The book is a comprehensive overview of Scrum. It goes from the principles of agile through the mechanics of sprints to the roles on a Scrum team and all the way up to topics like technical debt and portfolio management with Scrum. A very helpful aspect of the book is the detailed "visual language," Kenny created while writing the book. He created icons for every possible aspect of Scrum and these are used to make up dozens and dozens of figures to illustrate all the work and knowledge flows of a Scrum project. His diagrams definitely go well beyond the typical double-loop depiction of Scrum.

The book is well-written and draws on Kenny's experience introducing Scrum to over 200 organizations. I've worked with Kenny in various capacities over the past twelve years and I can highly recommend his book. In fact, I'd considered writing a book just like this until he'd told me he was already writing it. So I did the next best thing and asked him to include the book in the series I edit for Addison-Wesley. Because it's in that series I wrote a foreword to the book, which I'll reproduce here to give you a bit more insight into what I like about this book:

From the Foreword

I had lunch today at a Burger King. A sign on the wall proclaimed the restaurant the “Home of the Whopper” and then proceeded to tell me there were over a million different ways to order a Whopper. If various combinations of extra or no pickles, tomatoes, lettuce, cheese, and so on can lead to over a million ways to make a hamburger, there must be billions of possible ways to implement Scrum. And while there is no single right way, there are better and worse ways to implement Scrum.
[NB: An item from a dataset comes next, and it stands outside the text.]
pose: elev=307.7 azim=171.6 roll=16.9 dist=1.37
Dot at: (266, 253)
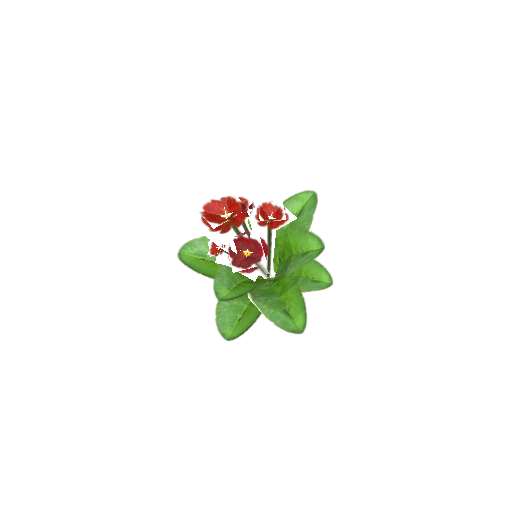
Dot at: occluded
In Essential Scrum, Kenny Rubin helps readers find the better ways. His isn’t a prescriptive book—he doesn’t say, “You must do this.” Instead, he teaches the essential principles underlying success with Scrum and then gives us choices in how we live up to those principles. For example, there is no one right way for all teams to plan a sprint. What works in one company or project will fail in another. And so Kenny gives us choices. He describes an overall structure for why Scrum teams plan sprints and what must result from sprint planning, and he gives us a couple of alternative approaches that will work. But ultimately the decision belongs to each team. Fortunately for those teams, they now have this book to help them.

An unexpected benefit of Essential Scrum is the visual language Kenny introduces for communicating about Scrum. I found these images very helpful in following along with the text, and I suspect they will become commonplace in future discussions of Scrum.

The world has needed this book for a long time. Scrum started as a small concept. The first book to talk about it—Wicked Problems, Righteous Solutions in 1990 by DeGrace and Stahl—did so in six pages. But in the more than 20 years since that book appeared, Scrum has expanded. New roles, meetings, and artifacts have been introduced and refined. With each new piece that was added, we were at risk of losing the heart of Scrum, thw part of it that is about a team planning how to do something, doing some small part of it, and then reflecting on what the team members did and how well they did it together.

With Essential Scrum, Kenny brings us back to the heart of Scrum. And from there teams can begin to make the decisions necessary to implement Scrum, making it their own. This book serves as an indispensable guide, helping teams choose among the billions of possible ways of implementing Scrum and finding one that leads to success.